Records from a data source:
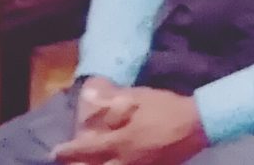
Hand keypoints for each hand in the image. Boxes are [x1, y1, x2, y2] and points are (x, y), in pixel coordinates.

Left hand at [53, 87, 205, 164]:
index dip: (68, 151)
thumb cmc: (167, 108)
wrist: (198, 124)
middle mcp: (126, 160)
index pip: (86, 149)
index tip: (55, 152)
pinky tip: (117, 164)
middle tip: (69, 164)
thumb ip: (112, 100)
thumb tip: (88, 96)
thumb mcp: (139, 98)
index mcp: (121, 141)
---
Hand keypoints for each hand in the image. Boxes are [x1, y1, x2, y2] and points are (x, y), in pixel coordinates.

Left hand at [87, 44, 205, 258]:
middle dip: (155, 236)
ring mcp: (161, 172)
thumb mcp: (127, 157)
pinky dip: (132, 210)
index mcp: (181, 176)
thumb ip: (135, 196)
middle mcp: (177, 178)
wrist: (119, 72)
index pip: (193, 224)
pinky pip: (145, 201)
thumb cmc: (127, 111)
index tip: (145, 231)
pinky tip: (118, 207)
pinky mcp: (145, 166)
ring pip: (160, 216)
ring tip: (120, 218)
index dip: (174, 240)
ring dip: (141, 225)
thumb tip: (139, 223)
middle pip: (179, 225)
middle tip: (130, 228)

REQUIREMENT
Report how many lines above hold the string "pinky", giving nothing but the number.

SOLVED PROBLEM
5